:: Data excerpts

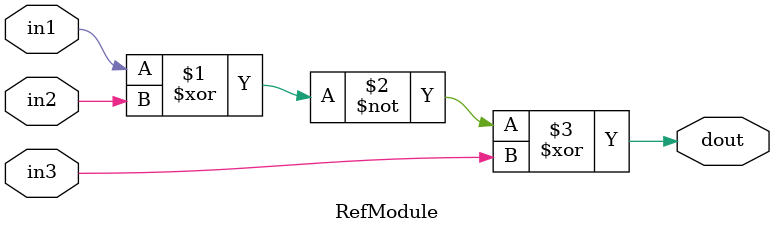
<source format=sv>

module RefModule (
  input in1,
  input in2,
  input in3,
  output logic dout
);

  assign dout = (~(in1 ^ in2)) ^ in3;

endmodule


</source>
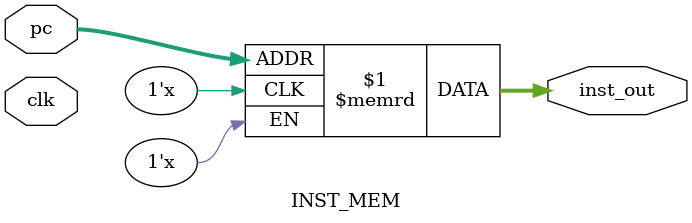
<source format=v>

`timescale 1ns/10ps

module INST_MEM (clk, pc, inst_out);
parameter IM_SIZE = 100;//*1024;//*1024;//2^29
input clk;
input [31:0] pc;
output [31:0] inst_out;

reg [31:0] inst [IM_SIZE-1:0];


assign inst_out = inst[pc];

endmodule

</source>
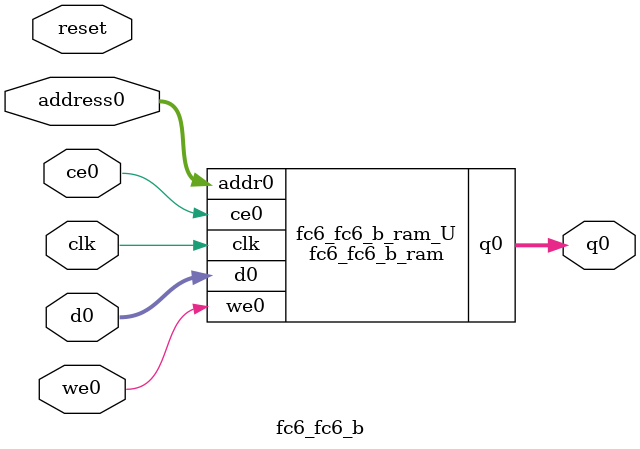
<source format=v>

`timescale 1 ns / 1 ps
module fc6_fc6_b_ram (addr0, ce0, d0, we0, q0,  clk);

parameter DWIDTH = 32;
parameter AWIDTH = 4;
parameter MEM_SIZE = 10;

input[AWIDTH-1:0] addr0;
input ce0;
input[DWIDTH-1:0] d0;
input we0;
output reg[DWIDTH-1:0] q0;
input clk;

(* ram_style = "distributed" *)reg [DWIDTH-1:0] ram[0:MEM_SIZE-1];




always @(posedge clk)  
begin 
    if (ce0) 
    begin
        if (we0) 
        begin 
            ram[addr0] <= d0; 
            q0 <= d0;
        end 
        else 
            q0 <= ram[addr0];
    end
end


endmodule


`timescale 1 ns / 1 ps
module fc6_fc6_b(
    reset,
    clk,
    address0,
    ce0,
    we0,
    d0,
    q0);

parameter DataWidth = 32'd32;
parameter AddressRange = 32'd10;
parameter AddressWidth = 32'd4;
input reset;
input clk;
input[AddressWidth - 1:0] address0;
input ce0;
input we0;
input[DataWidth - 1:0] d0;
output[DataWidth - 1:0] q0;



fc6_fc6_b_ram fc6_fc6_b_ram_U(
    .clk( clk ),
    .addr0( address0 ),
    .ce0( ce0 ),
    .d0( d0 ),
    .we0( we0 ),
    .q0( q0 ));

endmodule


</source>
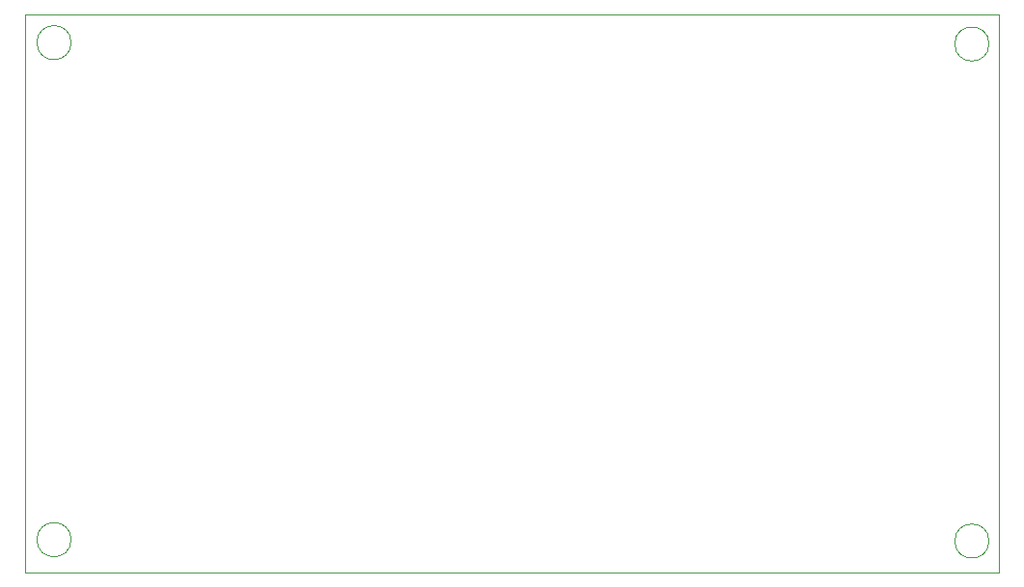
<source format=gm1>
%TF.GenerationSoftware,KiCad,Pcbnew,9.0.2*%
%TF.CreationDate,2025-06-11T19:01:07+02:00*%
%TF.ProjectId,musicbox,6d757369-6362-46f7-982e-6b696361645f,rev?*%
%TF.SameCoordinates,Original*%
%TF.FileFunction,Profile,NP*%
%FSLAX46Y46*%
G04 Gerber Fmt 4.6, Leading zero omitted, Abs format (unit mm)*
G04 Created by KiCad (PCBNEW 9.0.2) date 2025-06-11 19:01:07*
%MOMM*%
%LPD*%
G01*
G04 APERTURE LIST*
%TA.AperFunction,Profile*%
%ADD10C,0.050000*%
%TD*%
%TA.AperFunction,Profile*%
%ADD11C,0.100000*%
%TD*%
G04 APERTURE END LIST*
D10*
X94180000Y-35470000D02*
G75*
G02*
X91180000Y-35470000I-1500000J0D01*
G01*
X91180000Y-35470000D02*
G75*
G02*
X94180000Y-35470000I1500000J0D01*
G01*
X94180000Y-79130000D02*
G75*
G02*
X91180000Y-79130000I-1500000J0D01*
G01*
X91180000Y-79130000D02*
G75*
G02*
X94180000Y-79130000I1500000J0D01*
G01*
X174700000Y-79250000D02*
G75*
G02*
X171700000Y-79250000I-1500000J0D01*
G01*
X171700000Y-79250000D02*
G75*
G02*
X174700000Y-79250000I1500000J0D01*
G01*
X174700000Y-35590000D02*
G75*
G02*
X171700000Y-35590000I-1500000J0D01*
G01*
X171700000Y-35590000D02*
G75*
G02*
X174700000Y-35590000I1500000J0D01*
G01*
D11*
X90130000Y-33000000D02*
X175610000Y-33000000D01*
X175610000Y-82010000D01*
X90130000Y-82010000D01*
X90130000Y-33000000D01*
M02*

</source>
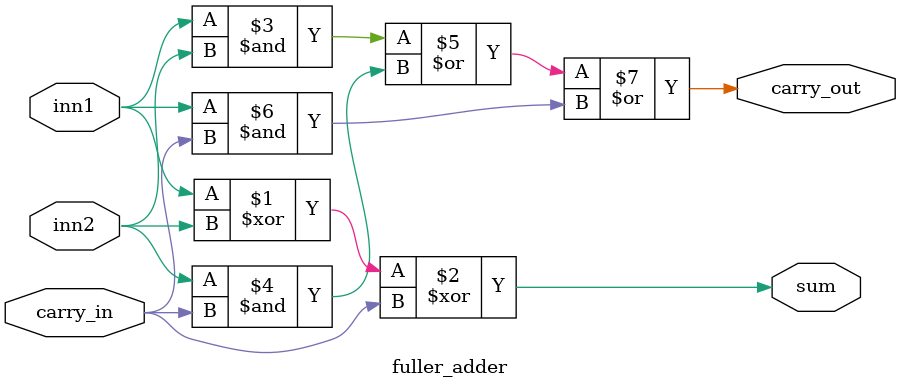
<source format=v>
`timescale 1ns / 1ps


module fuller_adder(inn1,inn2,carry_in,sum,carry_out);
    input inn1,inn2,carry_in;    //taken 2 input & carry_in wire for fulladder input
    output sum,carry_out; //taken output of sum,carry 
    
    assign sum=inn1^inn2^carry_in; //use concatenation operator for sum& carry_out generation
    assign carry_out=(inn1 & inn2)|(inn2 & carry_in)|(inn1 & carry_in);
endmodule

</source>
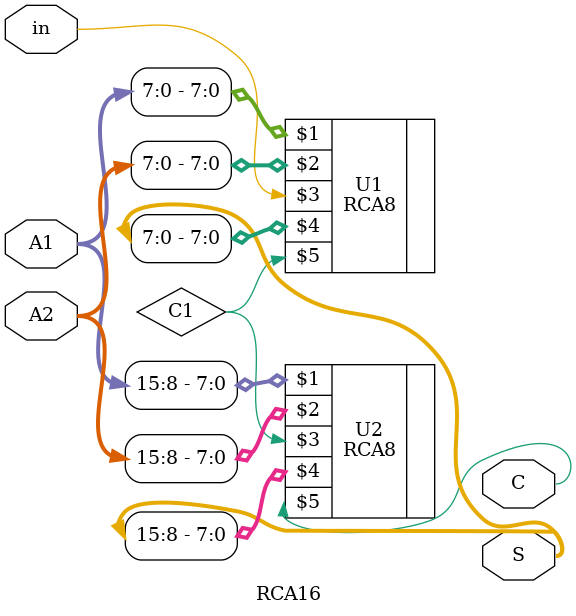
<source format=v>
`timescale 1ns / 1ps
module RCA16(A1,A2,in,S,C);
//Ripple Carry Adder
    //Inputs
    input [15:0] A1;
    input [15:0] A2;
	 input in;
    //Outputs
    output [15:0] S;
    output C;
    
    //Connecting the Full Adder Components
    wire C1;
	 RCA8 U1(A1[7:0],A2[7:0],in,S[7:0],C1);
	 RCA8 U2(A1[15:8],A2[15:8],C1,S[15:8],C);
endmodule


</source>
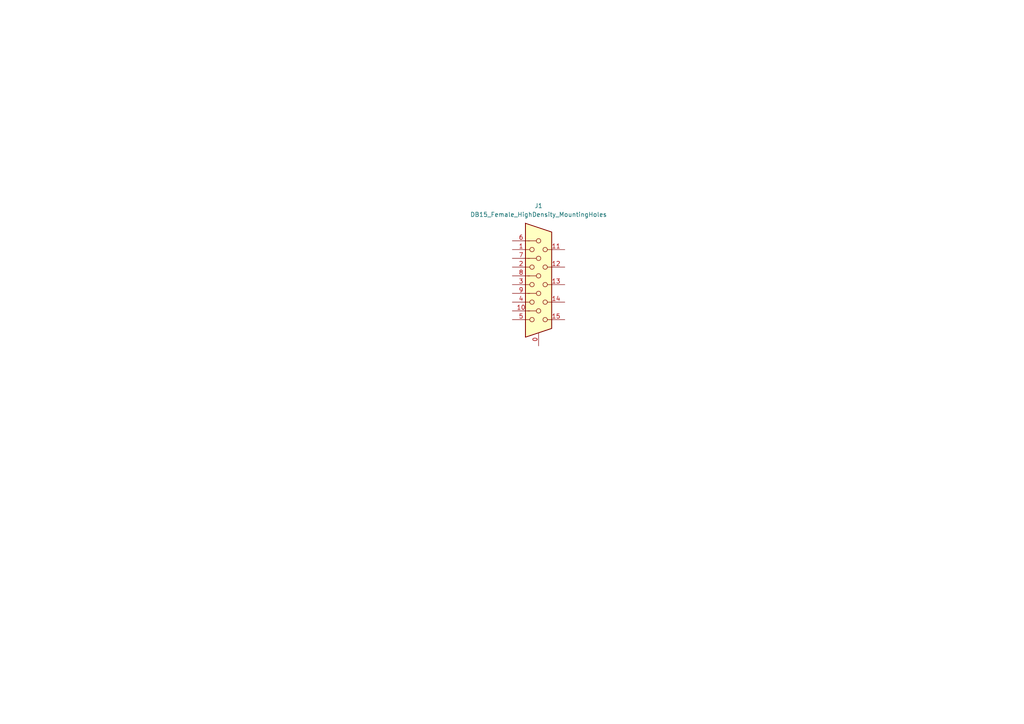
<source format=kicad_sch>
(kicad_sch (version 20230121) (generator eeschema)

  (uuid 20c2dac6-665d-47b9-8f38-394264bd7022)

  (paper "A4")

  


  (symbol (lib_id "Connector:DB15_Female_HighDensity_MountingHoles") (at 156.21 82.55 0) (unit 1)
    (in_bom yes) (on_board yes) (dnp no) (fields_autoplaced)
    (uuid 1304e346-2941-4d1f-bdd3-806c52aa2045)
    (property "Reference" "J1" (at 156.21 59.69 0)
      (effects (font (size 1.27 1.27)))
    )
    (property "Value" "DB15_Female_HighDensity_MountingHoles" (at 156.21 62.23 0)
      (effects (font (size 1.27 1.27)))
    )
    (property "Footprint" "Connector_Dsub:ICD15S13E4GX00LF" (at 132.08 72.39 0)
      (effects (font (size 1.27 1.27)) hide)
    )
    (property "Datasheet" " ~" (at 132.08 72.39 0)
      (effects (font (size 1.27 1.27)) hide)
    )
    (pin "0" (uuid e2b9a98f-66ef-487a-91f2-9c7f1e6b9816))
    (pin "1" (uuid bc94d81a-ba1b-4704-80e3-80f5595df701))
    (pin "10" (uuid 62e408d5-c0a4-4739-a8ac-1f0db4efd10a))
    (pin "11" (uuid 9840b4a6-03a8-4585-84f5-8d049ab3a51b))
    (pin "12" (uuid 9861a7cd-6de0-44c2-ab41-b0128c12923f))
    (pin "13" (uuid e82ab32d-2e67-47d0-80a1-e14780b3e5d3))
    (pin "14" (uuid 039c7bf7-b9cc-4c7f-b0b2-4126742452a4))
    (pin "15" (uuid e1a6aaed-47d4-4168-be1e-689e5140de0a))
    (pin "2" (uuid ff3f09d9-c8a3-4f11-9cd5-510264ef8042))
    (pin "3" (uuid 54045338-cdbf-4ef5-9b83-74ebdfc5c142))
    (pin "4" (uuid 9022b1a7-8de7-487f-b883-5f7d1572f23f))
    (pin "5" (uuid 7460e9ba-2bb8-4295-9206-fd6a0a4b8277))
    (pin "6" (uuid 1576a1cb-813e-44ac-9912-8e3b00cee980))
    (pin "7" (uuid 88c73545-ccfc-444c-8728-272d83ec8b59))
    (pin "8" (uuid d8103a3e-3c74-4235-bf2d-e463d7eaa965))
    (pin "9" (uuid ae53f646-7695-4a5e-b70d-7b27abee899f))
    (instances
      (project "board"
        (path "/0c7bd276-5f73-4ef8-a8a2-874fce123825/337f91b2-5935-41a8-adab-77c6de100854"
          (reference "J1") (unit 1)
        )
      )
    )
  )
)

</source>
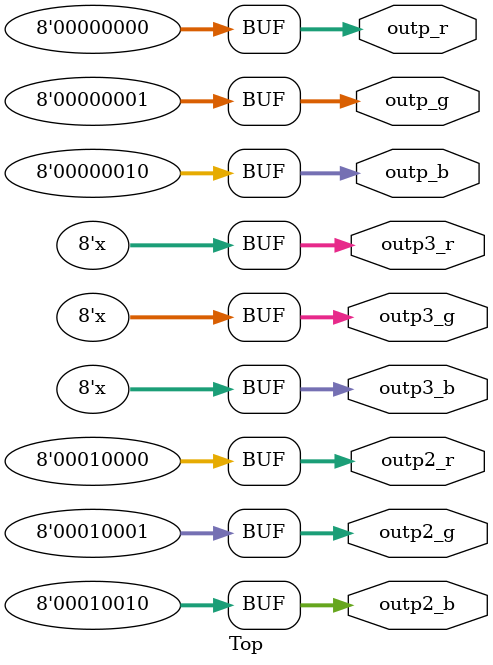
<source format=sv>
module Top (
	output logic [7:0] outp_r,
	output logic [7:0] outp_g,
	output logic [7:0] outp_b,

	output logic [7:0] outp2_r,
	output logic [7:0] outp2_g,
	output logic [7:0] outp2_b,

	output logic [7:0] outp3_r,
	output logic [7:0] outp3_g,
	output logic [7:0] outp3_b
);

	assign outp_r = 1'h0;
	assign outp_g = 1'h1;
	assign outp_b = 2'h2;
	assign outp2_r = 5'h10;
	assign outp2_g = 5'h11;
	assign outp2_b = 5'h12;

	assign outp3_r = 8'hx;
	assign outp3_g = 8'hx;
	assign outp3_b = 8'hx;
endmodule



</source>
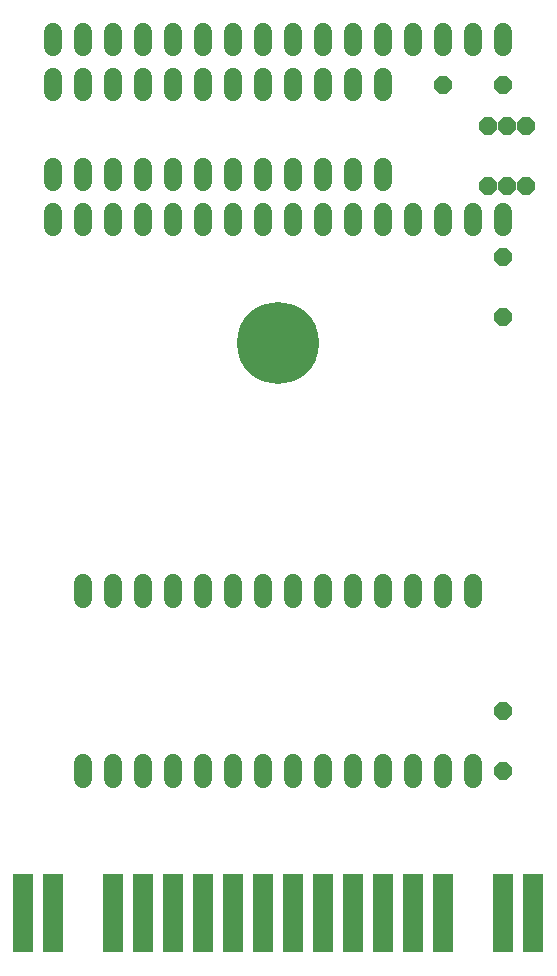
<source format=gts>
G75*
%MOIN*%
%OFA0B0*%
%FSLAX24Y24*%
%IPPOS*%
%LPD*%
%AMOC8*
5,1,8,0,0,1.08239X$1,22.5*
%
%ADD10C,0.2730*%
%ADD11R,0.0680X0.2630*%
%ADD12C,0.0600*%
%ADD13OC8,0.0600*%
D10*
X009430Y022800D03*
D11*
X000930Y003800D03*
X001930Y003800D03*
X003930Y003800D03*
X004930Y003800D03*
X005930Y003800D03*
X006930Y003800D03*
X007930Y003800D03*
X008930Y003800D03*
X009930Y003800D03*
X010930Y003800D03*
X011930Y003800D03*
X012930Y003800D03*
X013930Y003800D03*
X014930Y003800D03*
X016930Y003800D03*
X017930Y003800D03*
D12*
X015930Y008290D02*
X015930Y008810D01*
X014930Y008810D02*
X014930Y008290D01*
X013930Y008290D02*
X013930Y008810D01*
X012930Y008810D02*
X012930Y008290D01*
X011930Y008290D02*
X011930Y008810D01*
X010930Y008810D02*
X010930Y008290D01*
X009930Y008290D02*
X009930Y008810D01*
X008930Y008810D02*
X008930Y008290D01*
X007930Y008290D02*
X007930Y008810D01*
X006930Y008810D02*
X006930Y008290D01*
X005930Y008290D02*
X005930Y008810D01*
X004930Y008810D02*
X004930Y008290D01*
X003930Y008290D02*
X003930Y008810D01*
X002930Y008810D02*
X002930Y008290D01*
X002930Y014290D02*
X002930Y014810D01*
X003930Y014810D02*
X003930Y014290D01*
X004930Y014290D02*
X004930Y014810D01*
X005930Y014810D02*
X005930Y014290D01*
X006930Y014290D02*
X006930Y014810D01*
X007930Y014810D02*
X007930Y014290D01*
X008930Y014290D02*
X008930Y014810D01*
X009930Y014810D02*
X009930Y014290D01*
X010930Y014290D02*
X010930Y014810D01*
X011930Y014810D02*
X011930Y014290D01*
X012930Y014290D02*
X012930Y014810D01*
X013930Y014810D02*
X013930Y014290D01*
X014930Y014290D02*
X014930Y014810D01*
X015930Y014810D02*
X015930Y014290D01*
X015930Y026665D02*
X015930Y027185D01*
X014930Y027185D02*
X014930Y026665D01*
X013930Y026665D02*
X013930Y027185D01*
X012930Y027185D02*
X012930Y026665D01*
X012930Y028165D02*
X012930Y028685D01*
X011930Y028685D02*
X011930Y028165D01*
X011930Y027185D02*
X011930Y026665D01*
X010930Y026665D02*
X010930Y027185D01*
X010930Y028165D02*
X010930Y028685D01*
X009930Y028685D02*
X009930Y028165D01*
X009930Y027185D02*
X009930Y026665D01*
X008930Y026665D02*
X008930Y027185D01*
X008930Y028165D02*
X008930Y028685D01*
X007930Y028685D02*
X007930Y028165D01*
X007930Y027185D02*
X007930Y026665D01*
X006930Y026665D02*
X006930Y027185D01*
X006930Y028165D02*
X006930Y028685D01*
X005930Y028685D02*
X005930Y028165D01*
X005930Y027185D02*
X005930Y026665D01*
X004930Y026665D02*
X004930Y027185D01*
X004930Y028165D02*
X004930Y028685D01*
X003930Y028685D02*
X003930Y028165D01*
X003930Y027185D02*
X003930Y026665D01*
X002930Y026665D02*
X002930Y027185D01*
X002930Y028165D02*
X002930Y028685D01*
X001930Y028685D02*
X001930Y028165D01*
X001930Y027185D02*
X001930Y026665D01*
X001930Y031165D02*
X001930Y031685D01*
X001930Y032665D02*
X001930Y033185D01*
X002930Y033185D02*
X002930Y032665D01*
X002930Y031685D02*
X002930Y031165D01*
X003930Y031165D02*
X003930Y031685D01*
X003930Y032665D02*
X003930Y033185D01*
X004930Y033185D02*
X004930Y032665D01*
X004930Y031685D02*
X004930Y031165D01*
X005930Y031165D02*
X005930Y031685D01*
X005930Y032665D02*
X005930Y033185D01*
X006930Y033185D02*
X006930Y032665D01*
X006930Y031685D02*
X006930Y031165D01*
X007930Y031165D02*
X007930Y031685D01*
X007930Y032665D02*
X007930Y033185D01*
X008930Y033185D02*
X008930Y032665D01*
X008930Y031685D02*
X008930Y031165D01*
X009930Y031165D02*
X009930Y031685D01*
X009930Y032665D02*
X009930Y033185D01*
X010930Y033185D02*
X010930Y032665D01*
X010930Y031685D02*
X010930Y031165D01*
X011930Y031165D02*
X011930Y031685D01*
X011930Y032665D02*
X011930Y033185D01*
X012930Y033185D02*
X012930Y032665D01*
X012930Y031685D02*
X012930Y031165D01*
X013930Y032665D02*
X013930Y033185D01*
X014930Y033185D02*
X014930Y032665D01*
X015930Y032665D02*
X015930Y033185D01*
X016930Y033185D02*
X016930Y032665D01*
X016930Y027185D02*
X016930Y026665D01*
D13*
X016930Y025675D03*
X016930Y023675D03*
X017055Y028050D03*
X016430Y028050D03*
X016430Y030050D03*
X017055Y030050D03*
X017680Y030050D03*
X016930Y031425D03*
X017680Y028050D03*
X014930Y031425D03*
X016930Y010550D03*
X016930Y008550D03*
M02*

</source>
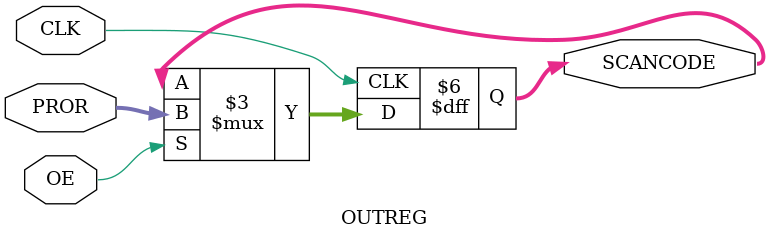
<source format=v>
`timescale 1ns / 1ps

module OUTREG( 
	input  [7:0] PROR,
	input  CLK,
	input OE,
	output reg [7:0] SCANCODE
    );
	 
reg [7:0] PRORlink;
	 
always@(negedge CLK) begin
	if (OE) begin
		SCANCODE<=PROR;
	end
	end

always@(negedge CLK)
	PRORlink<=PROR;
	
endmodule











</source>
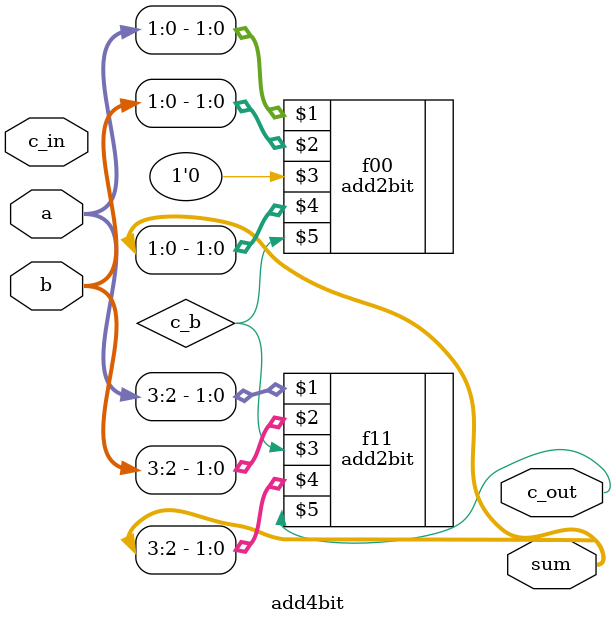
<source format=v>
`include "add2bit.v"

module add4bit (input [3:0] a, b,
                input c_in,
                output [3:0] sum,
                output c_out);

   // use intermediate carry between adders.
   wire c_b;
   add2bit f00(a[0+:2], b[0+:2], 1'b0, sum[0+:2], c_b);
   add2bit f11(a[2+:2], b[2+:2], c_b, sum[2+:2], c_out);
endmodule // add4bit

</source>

::::

▸ **What to produce**
Go through the lines above and count those that include "logic"; give the total and nothing more.

▸ **Task output**
10